At first we thought it was magic. We simply could not understand how the Clean Hands machines in the bathrooms at Crushed Red knew the difference between various employees.
But they do know. The machines, mounted just above the soap dispenser in each restroom, are able to identify each employee as they enter the bathroom. The purpose is to ensure that the employees wash their hands after they “shake the dew off their lilies.” Short of shooting highly illegal video in the W.C., it might just be the best way to ensure that restaurant employees don’t contaminate the food they’re prepping via dirty hands.
And there might be a little magic in how the system operates, but, as Crushed Red owner Chris LaRocca explained, it’s really the science of voice-recognition software.
“When we hire an employee,” he explained, “in our computer, we record their name and assign them a four-digit number. Once they’re in the system, they go to any of the hand sinks and wash their hands, and put their hand under the soap dispenser. It beeps and dispenses the soap, and then there’s an audio message asking them to identify themselves. They say their name and number, and the machine, which is powered by an Ethernet cord, notes the time of that hand-washing occurrence.
“We keep track of who washes and how often they wash,” he went on, “and we require that everyone wash their hands at least once an hour.”
It’s amusing to consider that a technology more advanced than just about anything we’re currently using in our homes and workplaces is being put to use in the bathroom of a pizza-and-salad joint.
But, says LaRocca, “I’ve heard that studies have been done and something like 40 percent of people don’t wash their hands after using the bathroom. Isn’t that crazy?”
“And look at the E. Coli outbreaks about 10 years ago, what that did to our industry,” he added. “I believe that the health department is going to mandate this someday. We’ve talked about this sort of thing in the restaurant association: Should we do hepatitis shots? And a year later it was mandated. When it comes to food handling, you can’t be too much of a clean freak. I’ve had phone calls from our guests who see the sign that says we monitor our hand-washing for 100 percent compliance, and they appreciate us making a conscientious effort on this, it makes them feel good about choosing our restaurant—and a hundred bucks a month for this is a lot cheaper than an outbreak.”

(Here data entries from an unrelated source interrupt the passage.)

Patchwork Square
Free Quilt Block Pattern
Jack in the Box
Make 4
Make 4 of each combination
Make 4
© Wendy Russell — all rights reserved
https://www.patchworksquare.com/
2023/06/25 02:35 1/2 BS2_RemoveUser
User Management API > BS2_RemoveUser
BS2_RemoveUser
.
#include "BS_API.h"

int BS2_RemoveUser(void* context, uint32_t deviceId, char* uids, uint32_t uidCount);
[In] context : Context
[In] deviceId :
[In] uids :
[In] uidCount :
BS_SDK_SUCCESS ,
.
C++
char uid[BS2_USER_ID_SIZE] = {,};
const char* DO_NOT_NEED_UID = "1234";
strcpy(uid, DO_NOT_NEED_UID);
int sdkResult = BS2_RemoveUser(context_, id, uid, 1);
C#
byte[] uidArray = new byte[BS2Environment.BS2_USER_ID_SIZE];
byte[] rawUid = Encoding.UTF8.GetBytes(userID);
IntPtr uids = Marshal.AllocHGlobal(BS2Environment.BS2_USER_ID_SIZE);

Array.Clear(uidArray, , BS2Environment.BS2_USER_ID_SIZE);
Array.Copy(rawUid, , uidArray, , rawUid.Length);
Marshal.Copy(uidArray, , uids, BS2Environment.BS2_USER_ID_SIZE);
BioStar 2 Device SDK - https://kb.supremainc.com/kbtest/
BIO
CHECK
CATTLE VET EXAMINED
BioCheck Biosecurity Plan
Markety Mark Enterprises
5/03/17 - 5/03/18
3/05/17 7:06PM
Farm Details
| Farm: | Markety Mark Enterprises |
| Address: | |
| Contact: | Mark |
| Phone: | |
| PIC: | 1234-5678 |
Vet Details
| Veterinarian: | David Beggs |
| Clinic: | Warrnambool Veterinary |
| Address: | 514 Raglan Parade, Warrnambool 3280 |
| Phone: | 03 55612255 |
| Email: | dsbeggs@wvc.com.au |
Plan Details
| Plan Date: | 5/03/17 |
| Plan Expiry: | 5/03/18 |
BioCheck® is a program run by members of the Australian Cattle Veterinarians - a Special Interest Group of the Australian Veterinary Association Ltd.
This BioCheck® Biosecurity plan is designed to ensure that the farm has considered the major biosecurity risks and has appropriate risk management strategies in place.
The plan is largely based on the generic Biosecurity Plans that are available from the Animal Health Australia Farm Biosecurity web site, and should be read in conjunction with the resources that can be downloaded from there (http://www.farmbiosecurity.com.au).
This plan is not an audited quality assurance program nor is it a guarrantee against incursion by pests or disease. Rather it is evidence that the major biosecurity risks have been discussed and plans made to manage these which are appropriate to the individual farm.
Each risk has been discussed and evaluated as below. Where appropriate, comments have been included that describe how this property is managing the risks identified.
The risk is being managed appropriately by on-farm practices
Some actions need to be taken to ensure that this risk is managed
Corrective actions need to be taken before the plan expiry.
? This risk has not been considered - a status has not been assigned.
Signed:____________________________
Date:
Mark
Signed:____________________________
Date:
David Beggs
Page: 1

The system isn’t foolproof. An employee could just wipe the soap off on his pants and not wash. He could grab a dirty door handle immediately after washing. Or, there could be a million other disgusting scenarios that you can think of that could put the kibosh on the wholee ablution. We know. We’re thinking of them right now. And we disgust ourselves—really, we do.
In fact, admits LaRocca, there are still a few bugs in the system.
“I’ve got it in four restaurants now: Triumph Grill, Kota Wood Fire Grill, EdgeWild, and Crushed Red. With the voice recognition, we have a lot of different ethnic groups and a lot of different dialects and the software doesn’t always recognize them, so that’s why having them recite their four-digit number really helps. All in all, it works about 90 percent of the time, so we’re still in the testing phase.”
“What we’re working on now,” he went on, “is an even better system where the act of washing your hands actually clocks you in, and you can’t clock in any other way.”
LaRocca’s partnership with the company that develops all this tidying-up tech, the St. Louis-based Clean Hands Co., will continue as he keeps looking for ways to make the “filthy 40 percent” clean up their act.